I know this was very long winded, but I wanted to make sure to point out two things. We see bursting as delivering custom reports to the users that want them, in a format they need when the data becomes available. Secondly, Action Sequences are meant to be very flexible and support the business need. The samples are simply one possible way to do things but definitely not the only way. By the way – we have, over the years, fallen into each of the traps mentioned above.


02-09-2006, 12:18 PM
Thanks very much for your detailed response. I especially appreciate the history, stuff like that is priceless so thanks.

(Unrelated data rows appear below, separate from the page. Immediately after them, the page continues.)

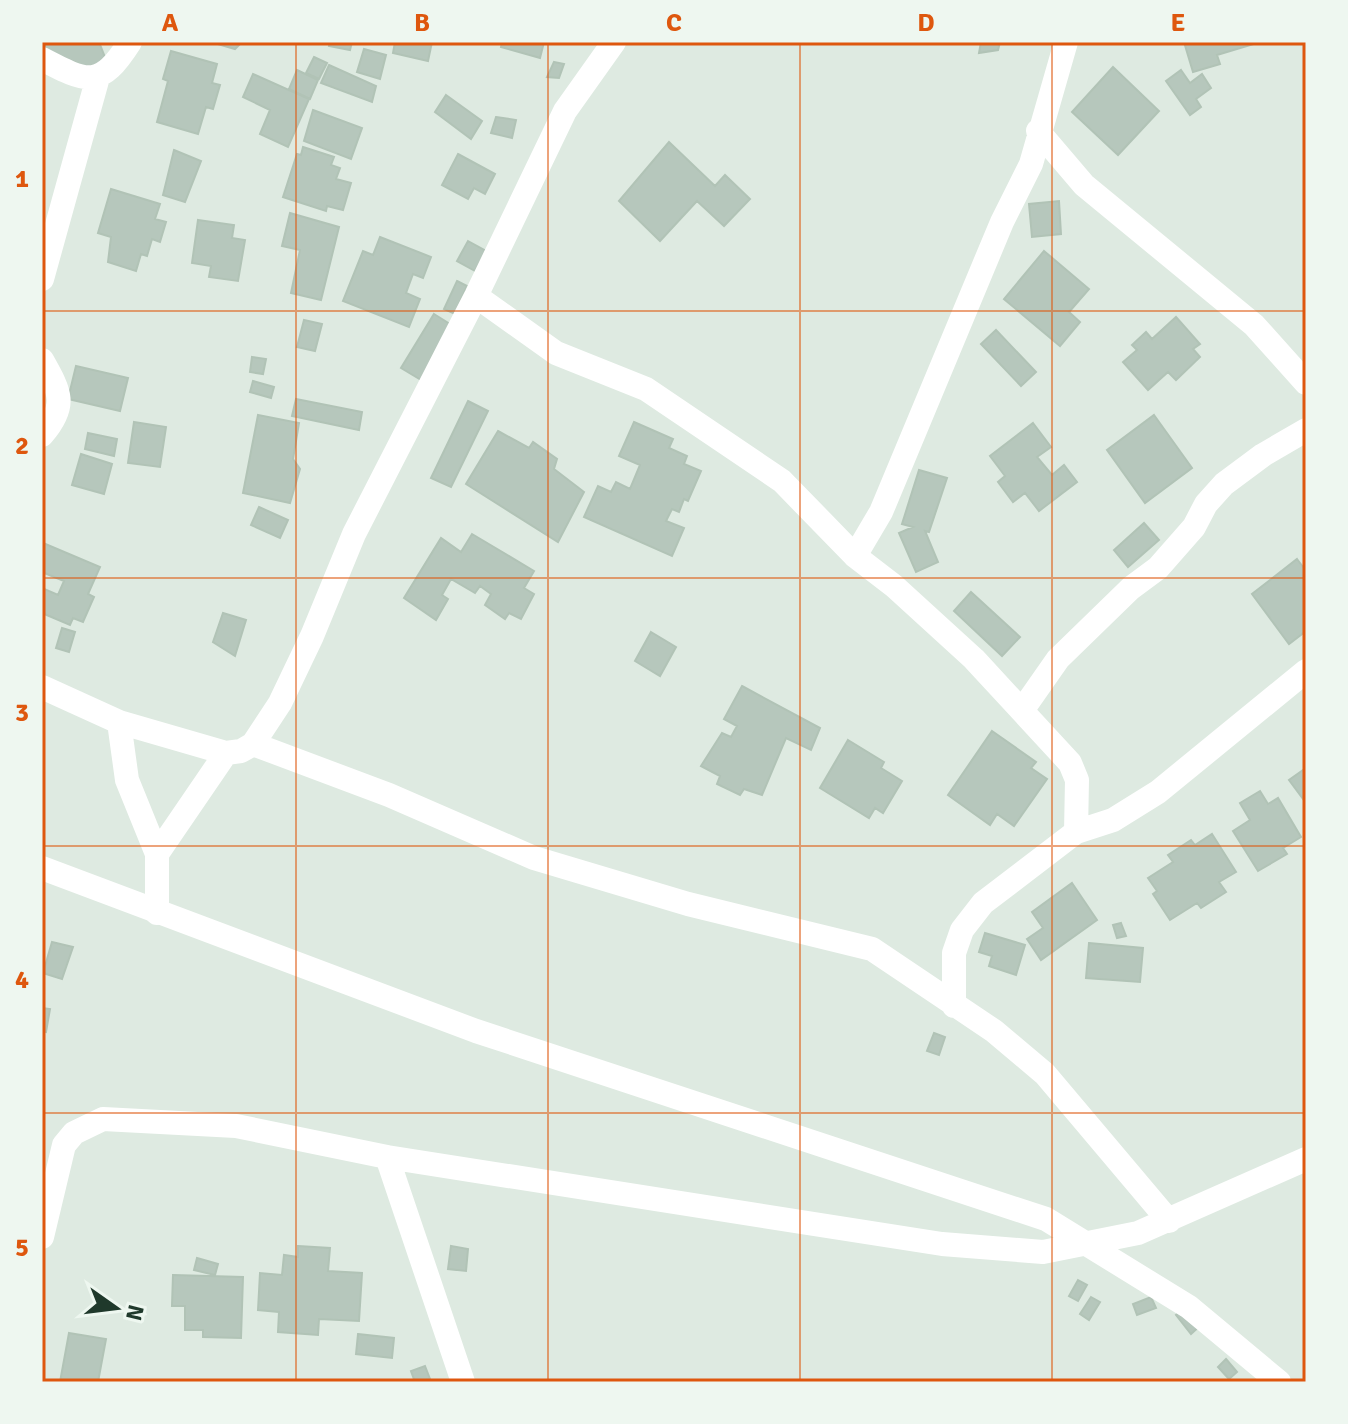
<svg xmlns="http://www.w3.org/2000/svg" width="1348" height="1424" font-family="Signika,sans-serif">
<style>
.building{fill:#b6c7bc;stroke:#b1c3b6;stroke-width:2}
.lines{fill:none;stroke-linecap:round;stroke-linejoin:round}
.minor{stroke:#fff;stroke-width:24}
.tertiary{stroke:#fff;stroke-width:24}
.grid{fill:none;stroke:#de570e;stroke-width:2;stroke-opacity:0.55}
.neatline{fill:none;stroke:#de570e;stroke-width:3}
.grid-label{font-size:26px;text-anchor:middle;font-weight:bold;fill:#de570e}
</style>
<rect width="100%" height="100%" fill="#deeae1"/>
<path class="building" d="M42 42H99L106 60 92 70 42 48Z
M211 42H242L235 49Z
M330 42H352L350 50 329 46Z
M395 42H432L428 61 393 53Z
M502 42H544L540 58 501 47Z
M981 42H1000L998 50 979 53Z
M1184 42H1253L1254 44 1217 55 1220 64 1193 72Z
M364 49 386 55 380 79 357 72Z
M171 51 217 64 212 83 220 85 213 109 206 107 198 134 157 122 168 81 163 79Z
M314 57 327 63 319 79 306 73Z
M554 62 564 64 559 78 547 77Z
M329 65 376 86 372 102 321 83Z
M1113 67 1159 111 1118 155 1072 112Z
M297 70 318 80 310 99 289 89Z
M1181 70 1190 83 1202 74 1211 88 1196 99 1201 107 1190 115 1166 81Z
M253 74 309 99 288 147 260 134 270 110 243 97Z
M446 95 482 121 471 139 435 112Z
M313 110 362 128 351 159 304 141Z
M496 117 516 120 512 138 491 133Z
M669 142 715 186 725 175 750 199 724 226 697 201 660 241 619 201Z
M303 147 334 157 331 165 340 168 336 179 351 183 343 210 327 206 326 211 283 197 297 154 301 155Z
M174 150 201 161 185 202 163 195Z
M458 154 495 174 485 194 474 188 468 199 442 185Z
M111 189 160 204 155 219 166 222 160 242 152 239 147 256 141 254 136 271 108 262 111 237 98 233Z
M1059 201 1061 234 1032 237 1029 204Z
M290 213 339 227 321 300 291 293 300 250 282 246Z
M198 220 234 225 232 238 245 240 238 281 209 277 211 266 192 263Z
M380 237 431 257 423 278 413 274 406 293 420 299 409 327 343 301 363 251 373 255Z
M468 241 486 251 475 271 457 261Z
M1044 251 1089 289 1069 312 1080 322 1060 346 1004 299Z
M457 281 467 286 455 314 444 309Z
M434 314 458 329 426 383 401 368Z
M1176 317 1200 344 1193 349 1200 357 1176 380 1168 372 1148 390 1123 362 1137 350 1132 345 1146 332 1152 339Z
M304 320 322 324 315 351 297 347Z
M996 330 1036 372 1021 386 981 344Z
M252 357 266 359 263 374 250 372Z
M76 366 128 378 120 411 68 399Z
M253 381 274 387 271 398 250 392Z
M296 399 362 412 359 430 292 416Z
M468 401 488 411 451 487 431 478Z
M258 415 299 423 293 459 300 469 290 503 243 493Z
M1154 415 1192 468 1145 503 1107 450Z
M134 422 166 427 160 467 128 463Z
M634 422 673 439 669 448 687 456 684 464 701 471 688 501 684 499 679 512 672 509 666 521 684 528 672 556 584 517 598 486 611 492 616 482 630 489 640 465 619 456Z
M1033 423 1051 447 1037 457 1052 475 1064 465 1077 482 1039 511 1025 493 1013 502 998 482 1005 476 990 456Z
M498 431 529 448 533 442 557 459 554 469 584 492 558 542 466 484Z
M88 433 117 439 114 456 85 449Z
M81 454 112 464 104 494 72 485Z
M919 470 947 478 929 532 925 531 938 562 916 572 899 533 913 527 902 524Z
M259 507 288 520 280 538 251 525Z
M1144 523 1159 540 1128 567 1114 550Z
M472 534 534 571 524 588 534 594 521 619 509 613 505 619 485 605 491 594 480 586 475 593 451 579 442 595 448 599 436 620 404 598 441 538 461 552Z
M43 543 100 567 88 594 94 597 83 622 73 618 70 625 42 613V588L58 595 64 581 42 572Z
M1297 559 1306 571V631L1289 644 1252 594Z
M971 592 1020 637 1002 656 954 611Z
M223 613 246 620 235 656 213 642Z
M62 628 75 632 69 652 56 648Z
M651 632 676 647 660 676 635 661Z
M742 686 820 728 811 750 786 738 762 795 744 789 740 795 717 784 720 776 701 766 722 733 731 737 737 726 724 719Z
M992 731 1036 762 1031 768 1047 779 1014 826 997 814 990 825 948 795Z
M848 740 884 762 881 768 902 781 883 813 875 808 869 818 820 788Z
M1306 768V803L1289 780Z
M1260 791 1268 804 1278 798 1301 837 1283 848 1287 854 1258 871 1233 831 1250 820 1240 803Z
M1212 834 1236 872 1219 882 1226 892 1201 908 1197 903 1170 920 1153 894 1157 891 1148 878 1173 862 1168 855 1191 840 1195 845Z
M1072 883 1097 920 1041 960 1027 939 1043 928 1032 912Z
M1121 923 1126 936 1117 938 1113 925Z
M985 933 1025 945 1016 975 989 966 992 956 979 952Z
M52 942 73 947 62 979 43 973Z
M1089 943 1143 948 1140 982 1086 978Z
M42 1008 50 1009 46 1032 42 1031Z
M934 1033 945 1037 939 1055 927 1051Z
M298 1246 330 1248 328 1271 362 1273 359 1321 319 1319 318 1335 278 1332 279 1312 258 1310 260 1273 282 1275 284 1255 298 1257Z
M451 1246 468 1249 466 1271 448 1269Z
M197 1258 218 1264 215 1275 194 1270Z
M173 1275 243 1277 241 1338 203 1337V1330H185V1306H172Z
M1078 1280 1087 1285 1078 1301 1069 1296Z
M1091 1297 1100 1302 1089 1320 1080 1314Z
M1151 1297 1156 1308 1137 1315 1133 1304Z
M1186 1307 1201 1325 1191 1334 1176 1315Z
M69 1333 106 1339 98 1382H60Z
M358 1334 394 1338 392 1358 356 1354Z
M1226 1359 1237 1372 1229 1379 1218 1367Z
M425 1366 430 1379 415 1382 411 1371Z"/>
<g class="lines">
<path class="minor" d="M42 59C88 83 100 89 130 42
M1038 131 1084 185 1254 325 1306 383
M42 279 98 77
M476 296 556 353 646 389 782 481 855 556 894 586 974 659 1070 763 1077 780 1076 832
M42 360C60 392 68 405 42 435
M855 556 881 512 1002 222 1031 164 1066 42
M42 687 119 722 226 753 241 751 253 744 280 703 312 636 354 534 476 296 565 111 614 42
M1023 709 1058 659 1131 588 1158 568 1194 527 1206 504 1224 484 1263 455 1306 430
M119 722 127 780 157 854
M253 744 389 795 534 858 688 904 872 949 994 1031 1045 1074 1169 1221
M157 913V854L226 753
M954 1006V953L962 930 983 903 1076 832 1113 820 1158 792 1306 671
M387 1157 463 1382
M42 1237 64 1145 74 1133 103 1119 236 1126 387 1157 942 1244 1043 1252 1138 1233 1306 1159"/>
<path class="tertiary" d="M42 868 476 1031 1046 1219 1189 1307 1279 1382"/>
</g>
<path class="grid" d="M296 42V1382M548 42V1382M800 42V1382M1052 42V1382M42 311H1306M42 578H1306M42 846H1306M42 1113H1306"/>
<rect width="1348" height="1424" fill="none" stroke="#eef7f0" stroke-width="88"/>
<g transform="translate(116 1308) rotate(104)" stroke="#eef7f0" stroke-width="6" paint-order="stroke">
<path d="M0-6L14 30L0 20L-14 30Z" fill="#1f392b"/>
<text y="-12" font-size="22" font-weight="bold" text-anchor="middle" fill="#1f392b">N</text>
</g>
<rect x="44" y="44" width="1260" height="1336" class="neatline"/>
<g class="grid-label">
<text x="170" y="31">A</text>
<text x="422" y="31">B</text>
<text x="674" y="31">C</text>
<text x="926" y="31">D</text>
<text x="1178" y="31">E</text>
<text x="22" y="187">1</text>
<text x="22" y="454">2</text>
<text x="22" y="721">3</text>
<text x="22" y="988">4</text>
<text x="22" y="1256">5</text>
</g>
</svg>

My requirement is to provide the single database call type bursting for two reasons:-
1. It is how one of the mega-bucks competitiors provides bursting (and that matters to my boss(why?))
2. Our database server for our transaction data is very, very heavily worked. There is a 10 hour period overnight that has to provide for an awful lot of reporting, loading and what else. That 10 hour period is so valuable that one hit is all we get.

We could do with more power at the database. We could do with better structured data but I don't have the power to influence that now and we have a lot of raw data (we do 3 billion ATM transactions a year). I did a short experiement today. We have a bunch of JasperReports that run. They are parameterised and a query is run to get a list of acquirers. A report is then run for each acquirer. There are about 40 acquirers. If I run one query to get all the data for all acquirers the execution time on the database is only a 10th of what it is for the many queries.

I can afford the computational time on the BI platform but not on the database. My plan is to use JasperReport (or maybe JFreereport) to create an xml output report then use xpath/xslt to burst it the middle finger way.

I'll let you know how I get on. If I create an Action Sequence to do it I'll let you know about that too.

Again many thanks. I do think the Penatho platform is a great acheivement and I expect it to compete with some very expensive competition. I hope so as I am backing Open Source in my company and I need to make it work.